China is the BRICS' most powerful economy and Xi's state visit to South Africa, just his second international trip this year, comes as Beijing pushes to expand the group's membership rapidly.
BRICS works for 'global majority' – Putin
Russian President Vladimir Putin said the group was on course to meet the aspirations of most of the world's population, according to recorded remarks at a summit of the BRICS.
"We cooperate on the principles of equality, partnership support, and respect for each other’s interests, and this is the essence of the future-oriented strategic course of our association, a course that meets the aspirations of the main part of the world community, the so-called global majority," Putin said.
Putin was unable to attend the summit in person because of an arrest warrant issued for him in March by the International Criminal Court (ICC), accusing him of war crimes in Ukraine.

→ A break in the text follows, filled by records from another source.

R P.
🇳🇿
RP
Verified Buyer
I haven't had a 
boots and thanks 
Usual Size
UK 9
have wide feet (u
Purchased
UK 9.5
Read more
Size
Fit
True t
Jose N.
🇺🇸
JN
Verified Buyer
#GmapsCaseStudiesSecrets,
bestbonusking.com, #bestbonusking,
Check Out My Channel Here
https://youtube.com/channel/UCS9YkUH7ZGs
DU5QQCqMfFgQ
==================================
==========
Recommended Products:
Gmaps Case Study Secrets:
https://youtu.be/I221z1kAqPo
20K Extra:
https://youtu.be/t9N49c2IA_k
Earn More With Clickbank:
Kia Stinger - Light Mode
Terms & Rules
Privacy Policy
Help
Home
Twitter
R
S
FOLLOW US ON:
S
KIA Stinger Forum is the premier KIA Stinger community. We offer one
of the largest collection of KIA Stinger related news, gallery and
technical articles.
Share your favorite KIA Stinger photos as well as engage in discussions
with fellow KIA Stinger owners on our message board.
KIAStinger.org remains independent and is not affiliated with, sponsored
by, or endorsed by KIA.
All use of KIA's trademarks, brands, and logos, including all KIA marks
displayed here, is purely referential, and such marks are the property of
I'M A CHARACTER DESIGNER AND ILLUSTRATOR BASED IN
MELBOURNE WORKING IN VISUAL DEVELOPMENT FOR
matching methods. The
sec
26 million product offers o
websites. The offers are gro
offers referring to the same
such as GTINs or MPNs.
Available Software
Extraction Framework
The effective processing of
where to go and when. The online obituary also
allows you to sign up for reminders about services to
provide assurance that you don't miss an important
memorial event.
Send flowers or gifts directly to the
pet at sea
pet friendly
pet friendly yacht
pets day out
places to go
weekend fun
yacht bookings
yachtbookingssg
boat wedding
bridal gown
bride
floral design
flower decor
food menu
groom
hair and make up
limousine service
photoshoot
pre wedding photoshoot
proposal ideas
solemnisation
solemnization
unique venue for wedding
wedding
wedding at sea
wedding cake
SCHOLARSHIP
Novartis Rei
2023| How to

He said the summit would discuss in detail the question of switching trade between member countries away from the US dollar and into national currencies, a process in which the BRICS' New Development Bank would play a big role.
"The objective, irreversible process of de-dollarisation of our economic ties is gaining momentum," he said.
The summit in Johannesburg has underscored divisions with the West over the war in Ukraine, and the support Russia enjoys from its other BRICS partners at a time of global isolation.
South Africa, China and India have not condemned Russia's invasion, while Brazil has refused to join Western nations in sending arms to Ukraine or imposing sanctions on Moscow.
'Equal footing'
Indian Prime Minister Narendra Modi and Brazil's President Luiz Inacio Lula da Silva are also at the talks where some 50 other leaders have been invited.
Representing 40 percent of the world's population, the BRICS nations share a common desire for a global order they see as better reflecting their interests and rising clout.
"We want to sit at the negotiating table on an equal footing with the European Union, the United States or any other country," Lula said in a social media post on Tuesday.
The theme of its 15th summit is "BRICS and Africa" and comes as the continent emerges as a renewed diplomatic battleground with the United States, Russia and China jostling for influence.
The bloc began as four nations in 2009 but expanded the following year with the addition of South Africa.
Officials say more than 40 countries have shown interest in joining from across the "Global South", a broad term referring to nations outside the West.
Like the BRICS members themselves, these countries run the gamut and include traditionally non-aligned nations like Indonesia and others that are openly hostile to the United States and its allies, like Iran.
"It goes to show that the BRICS family is growing in its importance, in its stature and also in its influence in the world," said South African President Cyril Ramaphosa.